Chroniques

par laurent bergnach

Aurélien Dumont
œuvres variées

1 CD NoMadMusic (2015)
NMM 023
monographie Aurélien Dumont regroupant cinq œuvres variées (2011-2014)

Avant de partager sa vie entre Tokyo et Paris, Aurélien Dumont (né en 1980, à Marcq-en-Barœul) étudie l’art-thérapie à Tours, puis la composition dans deux institutions de la capitale française : le CNSMD (classe de Gérard Pesson, où il obtient son master de composition distingué par le prix Salabert) et l’Ircam (au sein des cursus 1 et 2 en composition et informatique musicale). Remarqué lors de nombreux concours internationaux, son travail l’est aussi par notre équipe, grâce à Sérieux gravats - Nara II (Royaumont, 2010) et Abîme apogée (Milan, 2013) [lire nos chroniques du 18 septembre 2010 et du 20 juin 2014].

Cette monographie permet d’approfondir notre connaissance du créateur, à travers solo, trios et ensembles variés, que nous regroupons selon l’usage ou non de l’électronique – plaçant Thét(r)is avec Eglog, car même si l’on y entend un stylophone (1967), ce clavier miniature est joué en direct, de même que vibraphone et piano préparé. En définitive, nous aurions obtenu les mêmes bouquets en réunissant les opus utilisant la voix ou ceux résolument ludiques, genre de récréation à des projets introspectifs.

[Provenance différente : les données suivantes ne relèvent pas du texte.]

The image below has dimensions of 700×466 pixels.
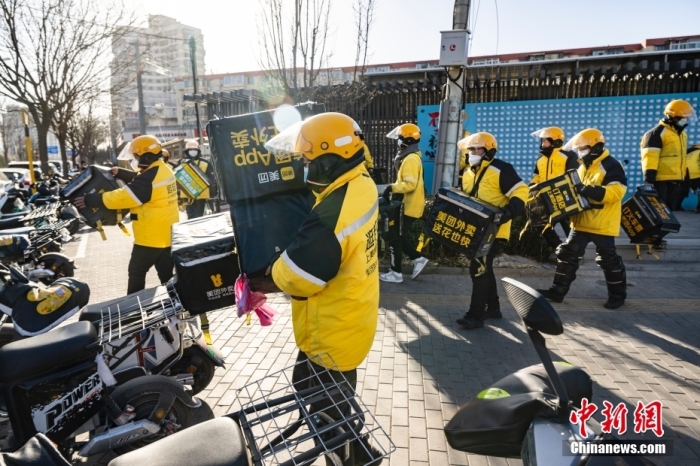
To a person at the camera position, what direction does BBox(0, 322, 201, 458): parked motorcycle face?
facing to the left of the viewer

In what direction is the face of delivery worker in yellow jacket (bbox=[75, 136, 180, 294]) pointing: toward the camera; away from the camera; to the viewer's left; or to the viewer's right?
to the viewer's left

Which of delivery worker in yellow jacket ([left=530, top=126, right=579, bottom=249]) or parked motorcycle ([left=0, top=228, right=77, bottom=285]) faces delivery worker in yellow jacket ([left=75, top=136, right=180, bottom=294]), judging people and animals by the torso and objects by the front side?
delivery worker in yellow jacket ([left=530, top=126, right=579, bottom=249])

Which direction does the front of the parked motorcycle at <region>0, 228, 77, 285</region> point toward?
to the viewer's left

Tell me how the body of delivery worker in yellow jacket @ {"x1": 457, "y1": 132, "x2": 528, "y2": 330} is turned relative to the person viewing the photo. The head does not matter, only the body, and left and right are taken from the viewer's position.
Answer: facing the viewer and to the left of the viewer

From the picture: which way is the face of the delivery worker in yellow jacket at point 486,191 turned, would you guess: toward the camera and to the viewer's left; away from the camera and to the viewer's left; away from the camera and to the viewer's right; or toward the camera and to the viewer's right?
toward the camera and to the viewer's left

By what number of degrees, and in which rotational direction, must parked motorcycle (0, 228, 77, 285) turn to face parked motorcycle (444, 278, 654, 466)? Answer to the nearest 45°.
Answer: approximately 90° to its left

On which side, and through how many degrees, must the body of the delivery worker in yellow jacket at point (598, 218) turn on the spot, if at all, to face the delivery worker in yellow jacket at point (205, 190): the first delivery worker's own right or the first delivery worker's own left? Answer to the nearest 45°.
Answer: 0° — they already face them

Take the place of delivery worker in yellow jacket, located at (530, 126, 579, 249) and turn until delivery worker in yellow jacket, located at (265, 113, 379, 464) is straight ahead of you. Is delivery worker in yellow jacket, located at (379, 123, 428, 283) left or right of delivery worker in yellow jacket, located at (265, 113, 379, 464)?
right

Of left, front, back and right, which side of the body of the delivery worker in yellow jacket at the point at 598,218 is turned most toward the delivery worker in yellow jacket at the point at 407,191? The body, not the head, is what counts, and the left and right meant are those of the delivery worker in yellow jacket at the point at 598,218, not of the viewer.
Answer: front

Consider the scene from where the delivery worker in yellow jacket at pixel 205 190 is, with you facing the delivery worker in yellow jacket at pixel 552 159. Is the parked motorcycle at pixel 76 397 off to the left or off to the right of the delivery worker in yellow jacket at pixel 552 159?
right

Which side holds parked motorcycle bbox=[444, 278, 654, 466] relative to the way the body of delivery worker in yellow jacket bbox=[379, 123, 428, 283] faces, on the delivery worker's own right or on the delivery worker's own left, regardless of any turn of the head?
on the delivery worker's own left

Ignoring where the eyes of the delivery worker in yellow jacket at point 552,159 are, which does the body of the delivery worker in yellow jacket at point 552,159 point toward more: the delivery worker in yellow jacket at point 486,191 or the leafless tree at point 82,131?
the delivery worker in yellow jacket

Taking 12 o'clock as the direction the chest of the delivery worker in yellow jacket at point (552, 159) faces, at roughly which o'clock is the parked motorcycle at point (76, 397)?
The parked motorcycle is roughly at 11 o'clock from the delivery worker in yellow jacket.

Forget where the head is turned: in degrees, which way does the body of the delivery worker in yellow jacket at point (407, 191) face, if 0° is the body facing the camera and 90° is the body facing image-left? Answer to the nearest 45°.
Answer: approximately 90°

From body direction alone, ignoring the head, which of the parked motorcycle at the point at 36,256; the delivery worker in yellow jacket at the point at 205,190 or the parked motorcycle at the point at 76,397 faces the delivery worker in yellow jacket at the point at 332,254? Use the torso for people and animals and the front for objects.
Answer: the delivery worker in yellow jacket at the point at 205,190

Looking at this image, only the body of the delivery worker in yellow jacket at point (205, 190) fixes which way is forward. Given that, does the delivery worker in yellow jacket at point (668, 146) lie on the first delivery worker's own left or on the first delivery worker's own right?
on the first delivery worker's own left
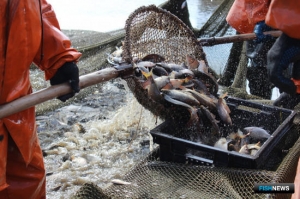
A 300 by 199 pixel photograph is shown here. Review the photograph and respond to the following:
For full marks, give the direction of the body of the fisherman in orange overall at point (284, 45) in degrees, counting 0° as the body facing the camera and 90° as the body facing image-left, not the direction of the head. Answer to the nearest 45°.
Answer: approximately 90°
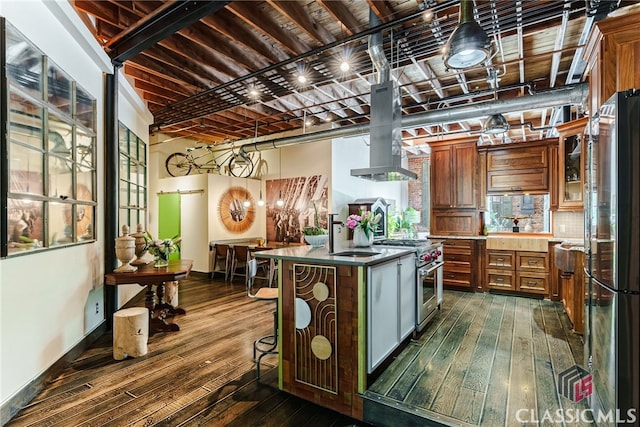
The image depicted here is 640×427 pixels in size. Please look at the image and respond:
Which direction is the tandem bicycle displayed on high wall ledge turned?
to the viewer's right

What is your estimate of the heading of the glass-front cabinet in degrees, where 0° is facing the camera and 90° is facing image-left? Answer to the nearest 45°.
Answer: approximately 45°

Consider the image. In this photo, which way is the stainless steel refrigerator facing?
to the viewer's left

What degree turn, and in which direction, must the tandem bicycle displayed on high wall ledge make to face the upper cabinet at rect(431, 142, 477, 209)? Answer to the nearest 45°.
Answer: approximately 45° to its right

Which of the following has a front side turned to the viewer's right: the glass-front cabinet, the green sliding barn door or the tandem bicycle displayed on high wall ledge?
the tandem bicycle displayed on high wall ledge

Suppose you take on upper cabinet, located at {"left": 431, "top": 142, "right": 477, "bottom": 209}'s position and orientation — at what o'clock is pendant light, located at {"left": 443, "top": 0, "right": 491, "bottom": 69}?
The pendant light is roughly at 12 o'clock from the upper cabinet.

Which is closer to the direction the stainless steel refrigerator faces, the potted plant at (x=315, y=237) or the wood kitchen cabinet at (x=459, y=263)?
the potted plant

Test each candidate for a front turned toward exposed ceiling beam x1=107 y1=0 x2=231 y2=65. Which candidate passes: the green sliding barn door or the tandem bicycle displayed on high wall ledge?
the green sliding barn door

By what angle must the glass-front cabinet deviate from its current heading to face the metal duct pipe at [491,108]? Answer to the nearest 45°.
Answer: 0° — it already faces it

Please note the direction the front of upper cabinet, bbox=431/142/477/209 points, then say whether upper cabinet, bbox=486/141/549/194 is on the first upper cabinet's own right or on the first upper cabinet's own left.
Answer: on the first upper cabinet's own left

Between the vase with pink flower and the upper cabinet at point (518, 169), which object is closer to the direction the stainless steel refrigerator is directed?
the vase with pink flower
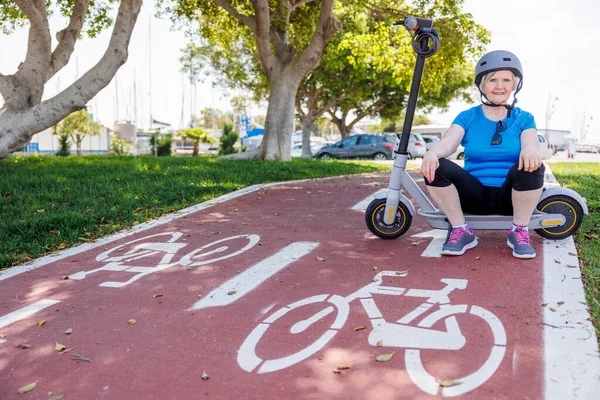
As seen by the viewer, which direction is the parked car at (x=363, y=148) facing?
to the viewer's left

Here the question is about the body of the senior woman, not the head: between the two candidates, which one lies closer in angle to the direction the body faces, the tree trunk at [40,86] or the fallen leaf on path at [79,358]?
the fallen leaf on path

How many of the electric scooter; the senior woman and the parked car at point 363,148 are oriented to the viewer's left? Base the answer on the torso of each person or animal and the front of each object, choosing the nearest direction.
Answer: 2

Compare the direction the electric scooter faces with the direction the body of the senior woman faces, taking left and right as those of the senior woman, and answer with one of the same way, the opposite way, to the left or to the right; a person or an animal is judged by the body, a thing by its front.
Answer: to the right

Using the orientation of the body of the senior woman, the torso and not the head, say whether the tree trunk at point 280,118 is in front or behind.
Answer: behind

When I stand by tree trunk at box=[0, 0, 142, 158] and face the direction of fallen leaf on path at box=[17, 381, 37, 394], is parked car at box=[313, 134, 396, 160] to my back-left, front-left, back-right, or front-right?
back-left

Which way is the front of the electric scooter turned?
to the viewer's left

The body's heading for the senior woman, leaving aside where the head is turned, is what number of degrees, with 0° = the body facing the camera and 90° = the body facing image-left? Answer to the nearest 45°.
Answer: approximately 0°

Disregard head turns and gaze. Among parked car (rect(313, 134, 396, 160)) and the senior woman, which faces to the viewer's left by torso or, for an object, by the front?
the parked car

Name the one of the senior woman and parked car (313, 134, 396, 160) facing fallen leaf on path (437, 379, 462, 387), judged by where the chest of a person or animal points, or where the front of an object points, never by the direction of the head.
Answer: the senior woman
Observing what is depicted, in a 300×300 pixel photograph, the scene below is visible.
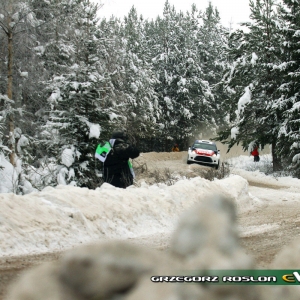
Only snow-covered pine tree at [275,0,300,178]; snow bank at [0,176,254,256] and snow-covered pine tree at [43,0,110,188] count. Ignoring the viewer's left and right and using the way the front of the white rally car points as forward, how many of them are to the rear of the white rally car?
0

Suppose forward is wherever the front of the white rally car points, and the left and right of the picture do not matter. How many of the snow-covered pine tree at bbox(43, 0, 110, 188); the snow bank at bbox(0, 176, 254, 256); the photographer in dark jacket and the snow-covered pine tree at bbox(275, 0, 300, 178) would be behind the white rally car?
0

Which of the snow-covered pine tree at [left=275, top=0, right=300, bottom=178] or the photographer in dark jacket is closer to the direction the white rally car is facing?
the photographer in dark jacket

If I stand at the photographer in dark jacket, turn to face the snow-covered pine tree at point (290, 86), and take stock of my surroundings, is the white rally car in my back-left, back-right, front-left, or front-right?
front-left

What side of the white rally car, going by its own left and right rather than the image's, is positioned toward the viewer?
front

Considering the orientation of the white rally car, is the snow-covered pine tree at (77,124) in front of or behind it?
in front

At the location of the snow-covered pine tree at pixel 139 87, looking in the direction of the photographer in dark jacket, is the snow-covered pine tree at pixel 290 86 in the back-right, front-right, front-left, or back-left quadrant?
front-left

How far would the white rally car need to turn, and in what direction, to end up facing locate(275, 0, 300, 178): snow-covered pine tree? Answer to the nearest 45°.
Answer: approximately 45° to its left

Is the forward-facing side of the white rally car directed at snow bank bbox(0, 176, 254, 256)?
yes

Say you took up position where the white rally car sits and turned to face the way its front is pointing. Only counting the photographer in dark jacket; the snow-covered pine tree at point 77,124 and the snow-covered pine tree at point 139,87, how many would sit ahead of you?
2

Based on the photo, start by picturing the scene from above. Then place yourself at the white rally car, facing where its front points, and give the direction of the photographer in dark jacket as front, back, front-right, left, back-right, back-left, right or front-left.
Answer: front

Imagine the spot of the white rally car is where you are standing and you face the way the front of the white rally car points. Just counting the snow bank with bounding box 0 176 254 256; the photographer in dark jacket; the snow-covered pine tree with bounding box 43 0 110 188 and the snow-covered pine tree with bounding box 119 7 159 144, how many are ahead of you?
3

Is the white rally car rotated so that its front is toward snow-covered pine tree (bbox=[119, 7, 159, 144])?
no
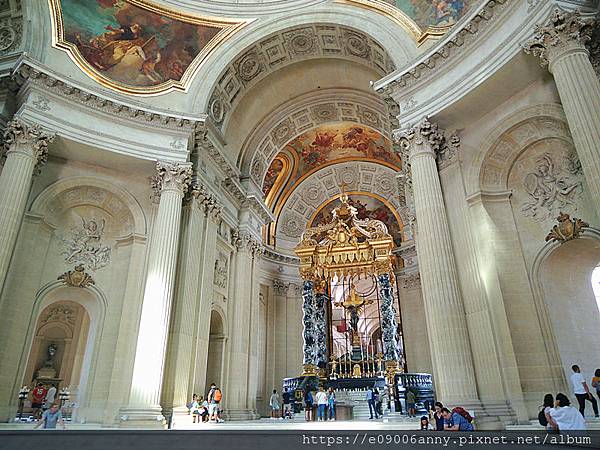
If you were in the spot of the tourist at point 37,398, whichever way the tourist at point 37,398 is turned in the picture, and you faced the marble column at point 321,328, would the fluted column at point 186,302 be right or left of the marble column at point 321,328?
right

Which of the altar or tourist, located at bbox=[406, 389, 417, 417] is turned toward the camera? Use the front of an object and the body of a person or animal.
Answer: the altar

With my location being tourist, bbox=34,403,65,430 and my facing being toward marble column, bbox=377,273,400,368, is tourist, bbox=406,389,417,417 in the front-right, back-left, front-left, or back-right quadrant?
front-right

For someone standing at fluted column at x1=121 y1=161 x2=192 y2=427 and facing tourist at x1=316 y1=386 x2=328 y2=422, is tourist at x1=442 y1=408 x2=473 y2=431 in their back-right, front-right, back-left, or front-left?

Eglog (Paris, 2011) répond à la singularité du Trio Dauphine, dédicataire de l’œuvre – Maud Giguet (violon baroque), Marie Van Rhijn (clavecin), Clara Izambert (harpe). Ici revit le salon du XVIIIe siècle, avec ses joutes oratoires, ses échos de Rameau. Le texte de Dominique Quélen évoque les ingrédients d’innombrables pastorales avec une tendre malice (« On vous tient donc, moutons, berger, bergère, on vous surveille, on voit partout l’usure, la trame abîmée, le bois de convention, bientôt débité en billes »). Réfléchir sur les possibilités d’une telle formation inclut d’incorporer la voix des interprètes, parlée, chantée ou déclamée.

À son tour, Thét(r)is (Marseille, 2014) marie l’époque de Thétis (ca 1715) à celle du Tetris (1984). Le poète Quélen s’y amuse encore, truffant le texte anonyme de la cantate de Rameau de nombreux « blocs » et « bâton » caractéristiques du jeu vidéo de Pajitnov, tout en faisant disparaitre la lettre « r » avec un art oulipien (lipogramme) – « Le fier Dieu du tonnerre » devient « beau Dieu des typhons » ! Les notes de l’auteur d’Anacréon (1754) [lire notre critique du CD] rencontrent celles de Korobeïniki, chant folklorique russe accompagnant d'ordinaire la chute des briques… Le Trio Be & See réunit Vincent Bouchot (ténor-baryton), Denis Chouillet (piano) et Sylvain Lemêtre (percussion).

Page liée à la cosmologie chinoise et à la figure d’Hildegarde von Bingen, où s’affirme un goût pour hybridation et camouflage, Abîme apogée jouit de la maîtrise de l’ensemble Klangforum Wien, guidé par Jean-Michaël Lavoie, et d’un chœur Aedes lumineux. La même année voit le jour Échappées - pauses pluitées (Liège, 2013), version pour violoncelle solo d’Épopées - pauses pluitées (Bruxelles, 2012), opus orchestral reposant sur une comptine japonaise très populaire du XVIe siècle, Toryanse. Rompue aux créations [lire notre chronique des 25 juin et 12 décembre 2016], Jeanne Maisonhaute y évolue entre mélancolie et expressivité.

Terminons avec Fables asséchées (Berlin, 2014) qu’inspire un roman de Yōko Ogawa, Cristallisation secrète (1994), dans lequel les objets disparaissent étrangement du quotidien d’insulaires, jusqu’à transformer souvenirs et émotions. Une réflexion sur le réseau (liens, connections, etc.) anime sept petits mouvements pétris d’éléments hétérogènes : sons concrets, objets esthétiquement modifiés (OEM) recyclant une musique rock, baroque, médiévale, etc. L’électronique ouvre sur l’horizon un espace acoustique confiné, mais par là-même renforce l’impression de perdition, d’égarement. Pierre-André Valade dirige l’Ensemble Orchestral Contemporain.